** To-do item **
Please retype the data below exactly, stopping after the line with "cutting board: none" and skipping every picture.

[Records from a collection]
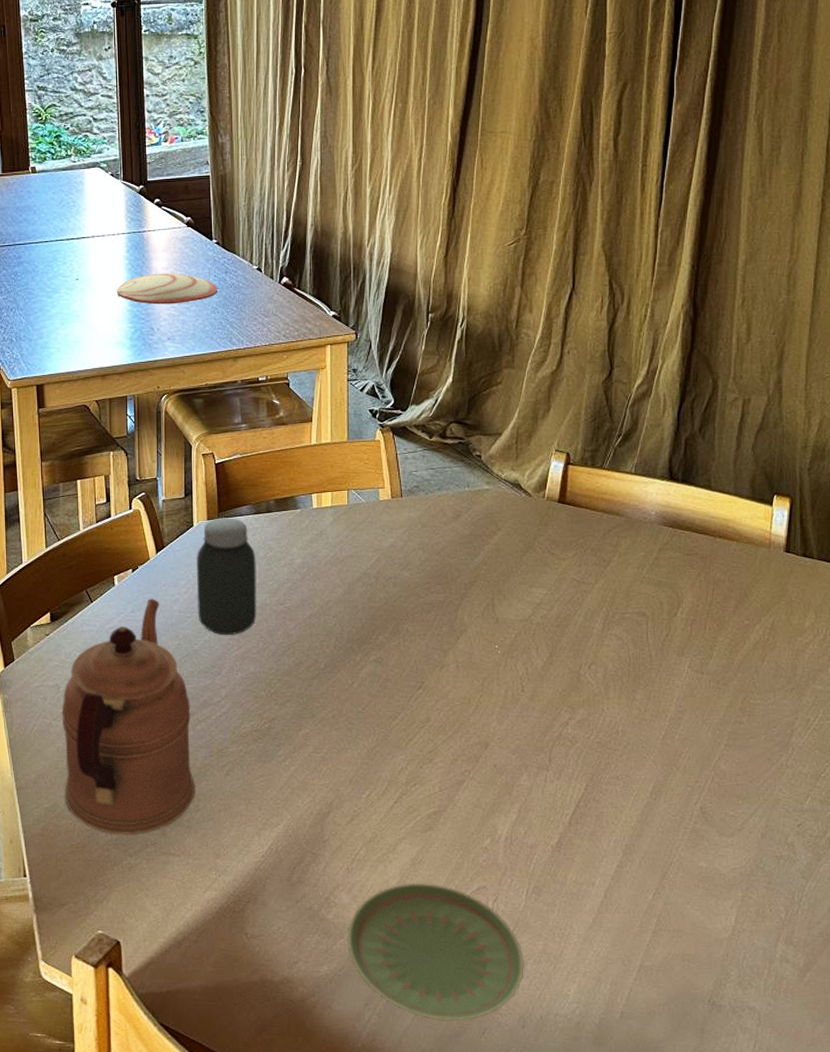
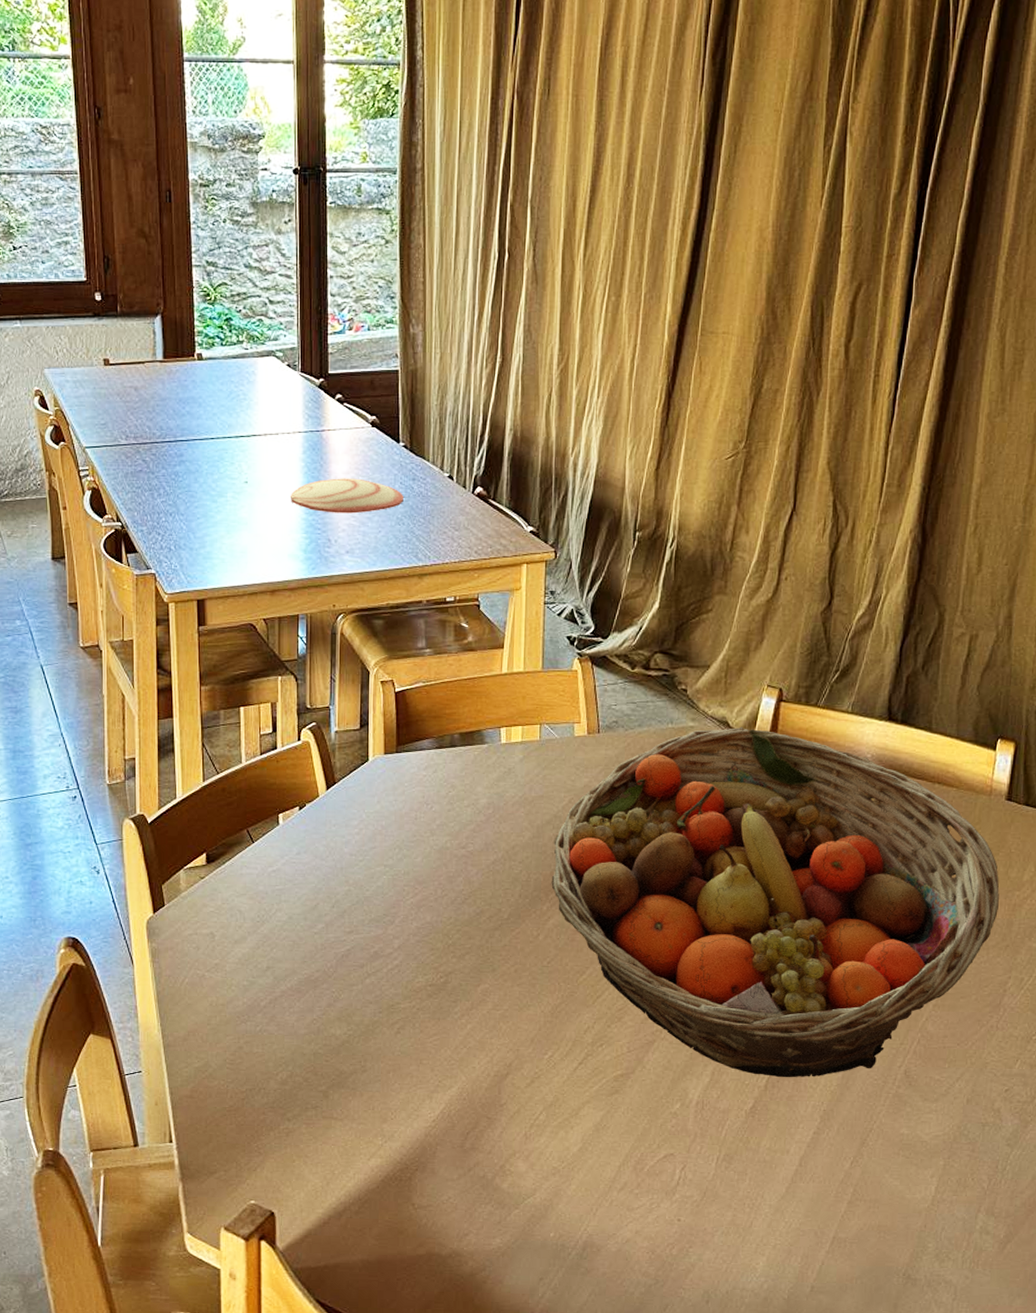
coffeepot: present [61,597,195,835] -> none [216,838,362,1097]
jar: present [196,517,257,636] -> none [370,751,437,882]
plate: present [347,883,524,1021] -> none [522,1150,711,1296]
fruit basket: none [363,488,783,815] -> present [551,726,1000,1078]

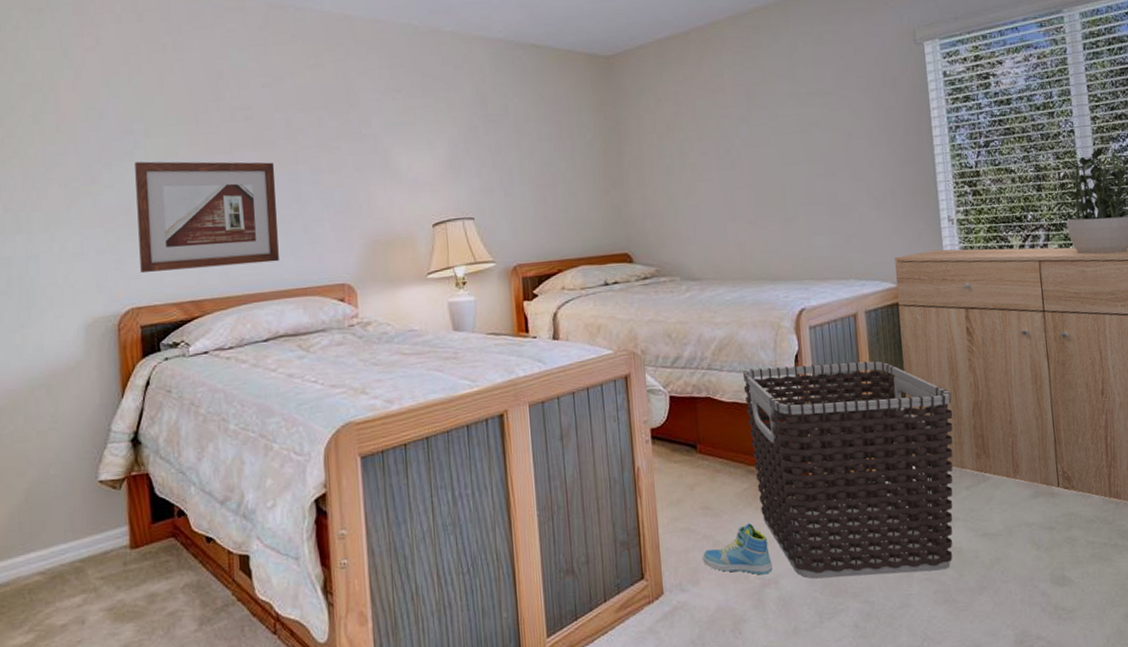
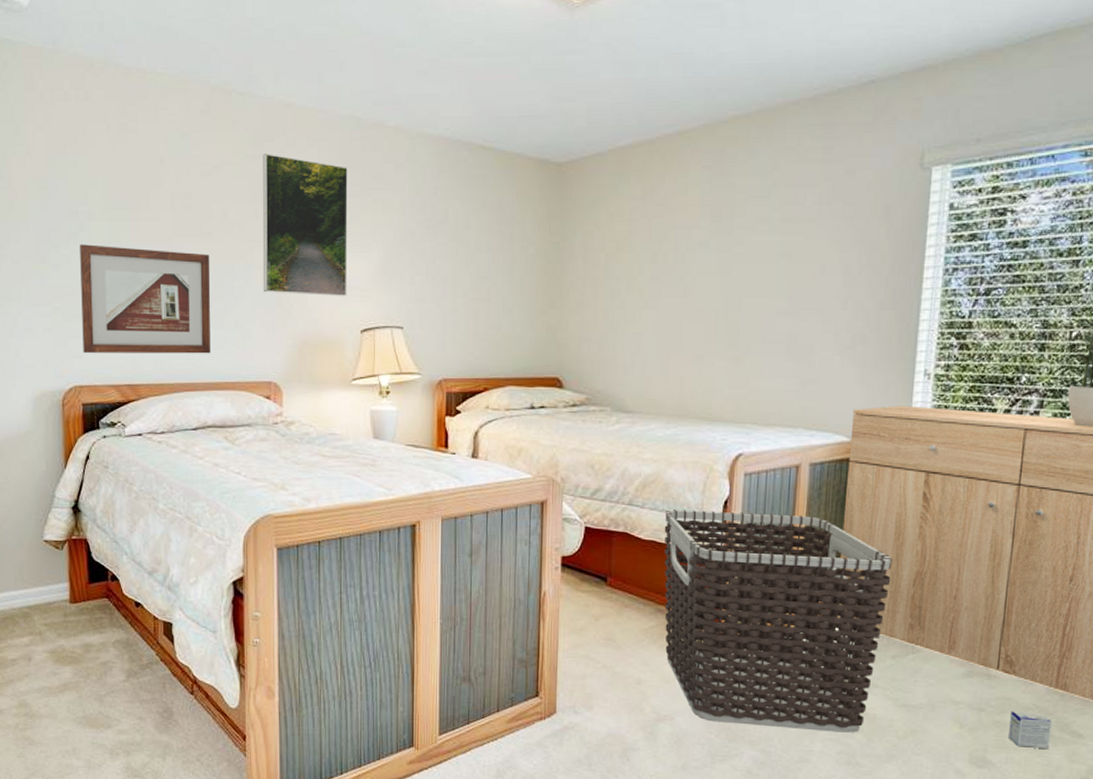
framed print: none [323,62,417,196] -> present [262,154,348,296]
sneaker: present [702,523,773,575] -> none [598,660,670,710]
box: none [1077,524,1116,560] -> present [1009,711,1052,749]

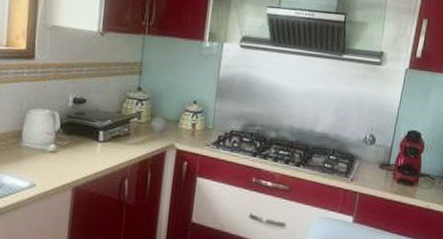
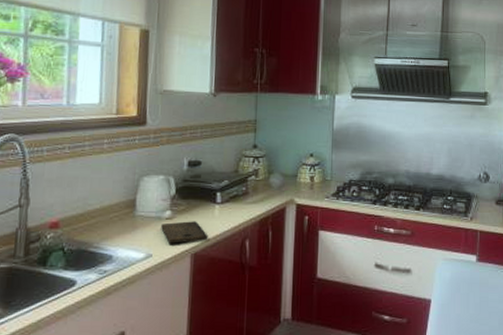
cutting board: none [45,155,90,177] -> present [161,221,208,244]

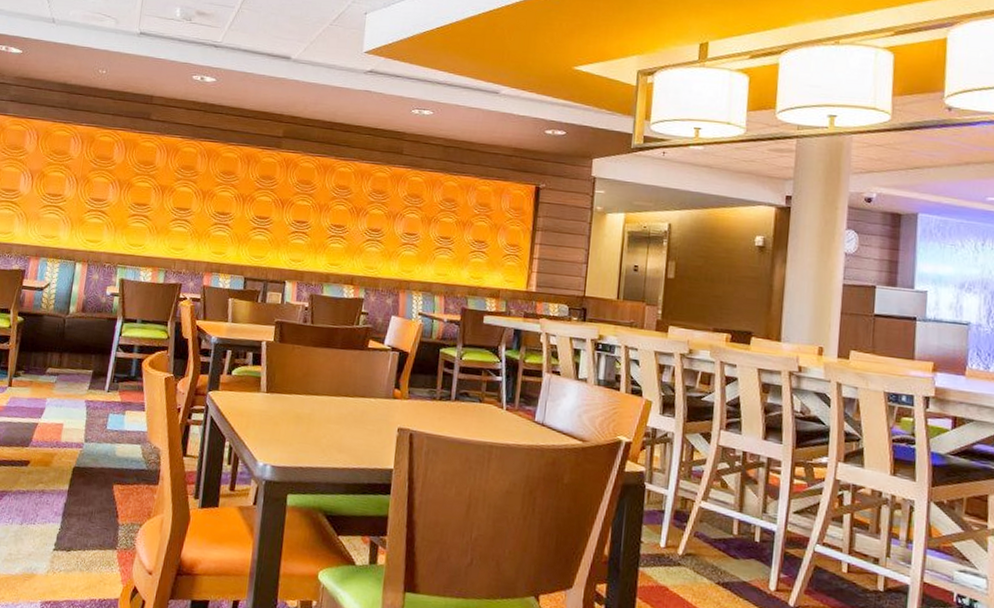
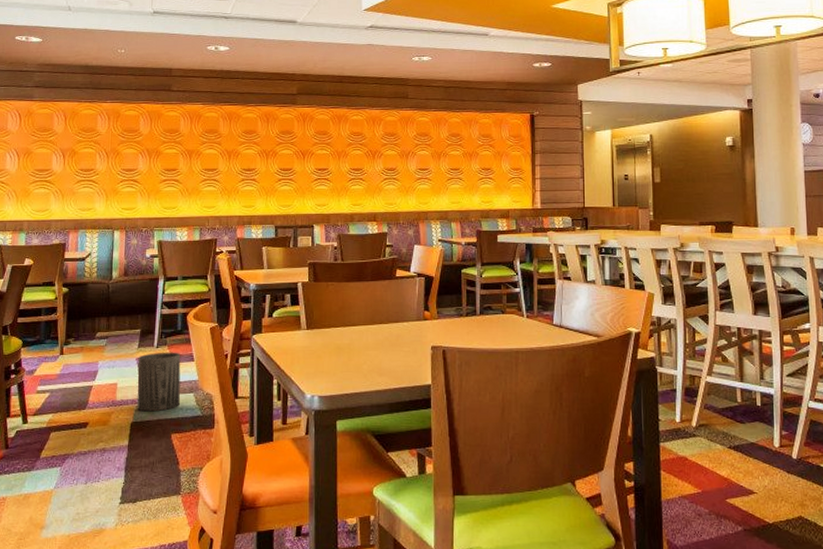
trash can: none [81,396,132,459] -> present [137,352,181,412]

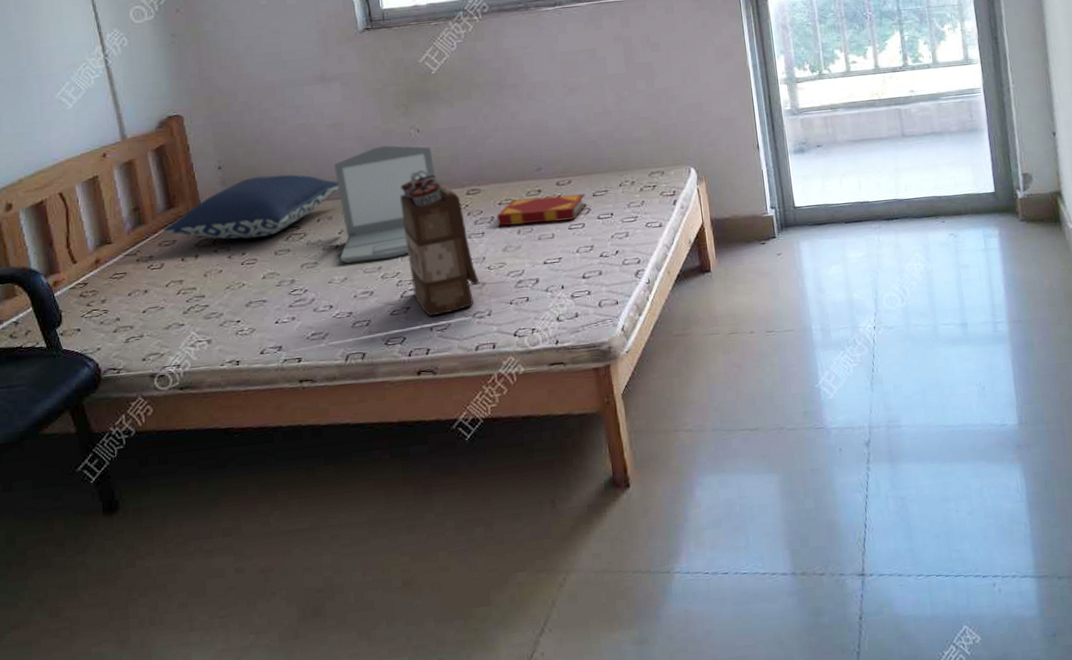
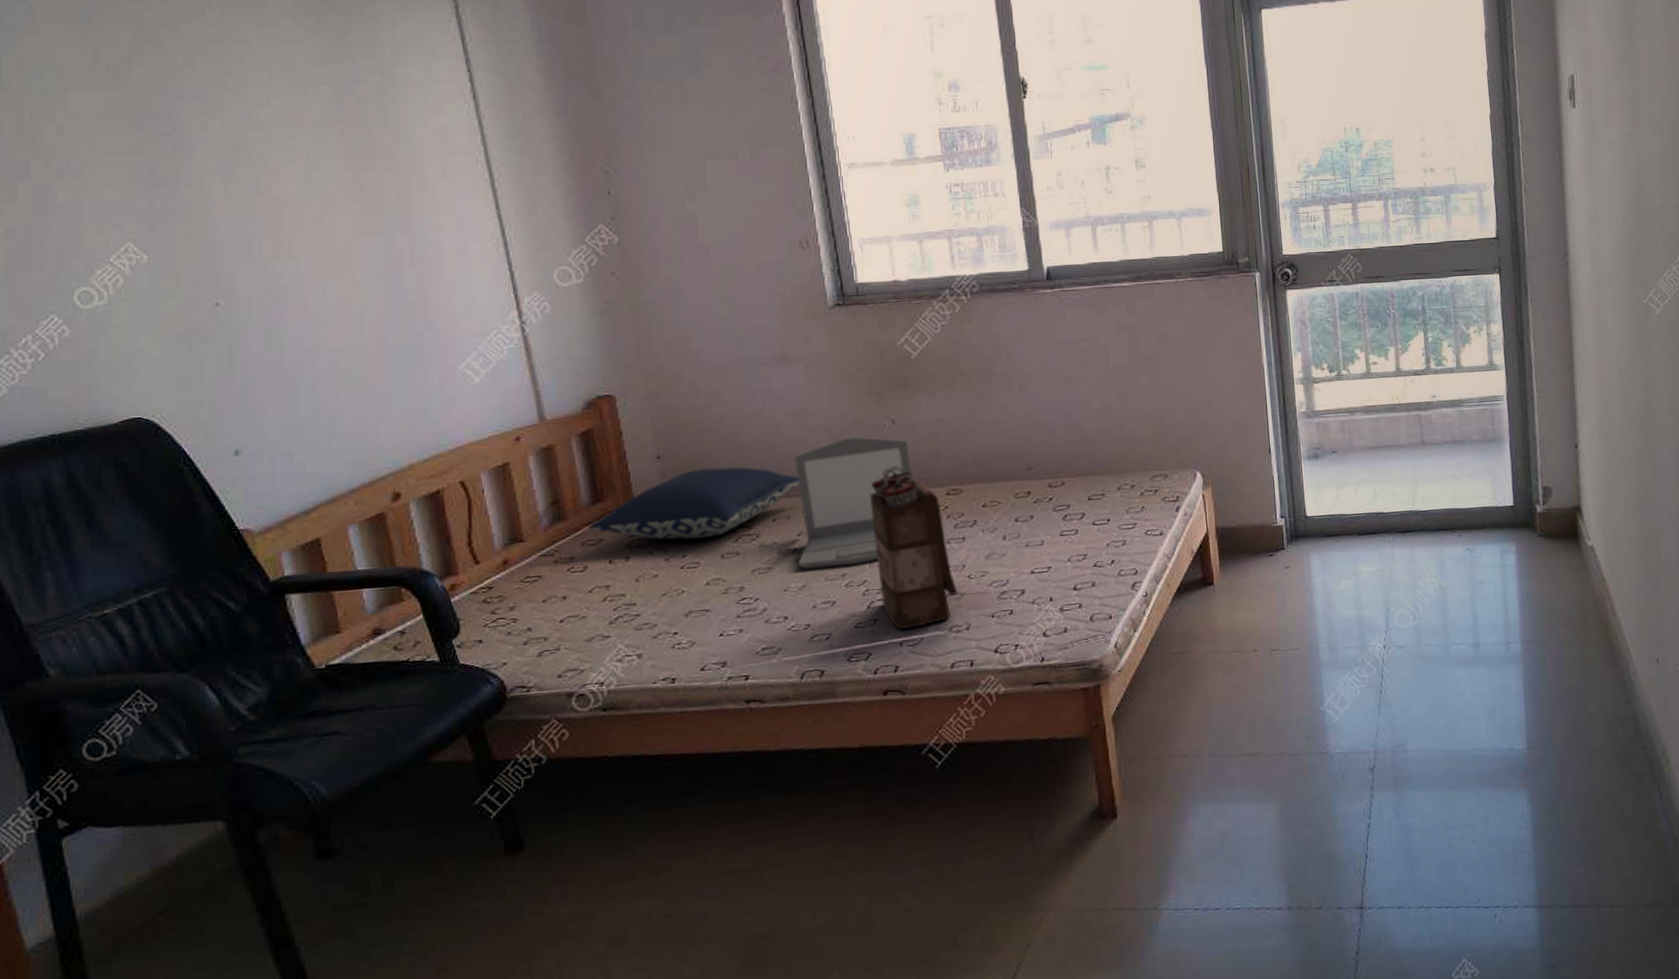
hardback book: present [496,193,587,226] -> none [979,497,1081,531]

** Answer to this exercise **
coffeepot: present [61,597,195,835] -> none [216,838,362,1097]
jar: present [196,517,257,636] -> none [370,751,437,882]
plate: present [347,883,524,1021] -> none [522,1150,711,1296]
fruit basket: none [363,488,783,815] -> present [551,726,1000,1078]

framed print: none [323,62,417,196] -> present [262,154,348,296]
sneaker: present [702,523,773,575] -> none [598,660,670,710]
box: none [1077,524,1116,560] -> present [1009,711,1052,749]

cutting board: none [45,155,90,177] -> present [161,221,208,244]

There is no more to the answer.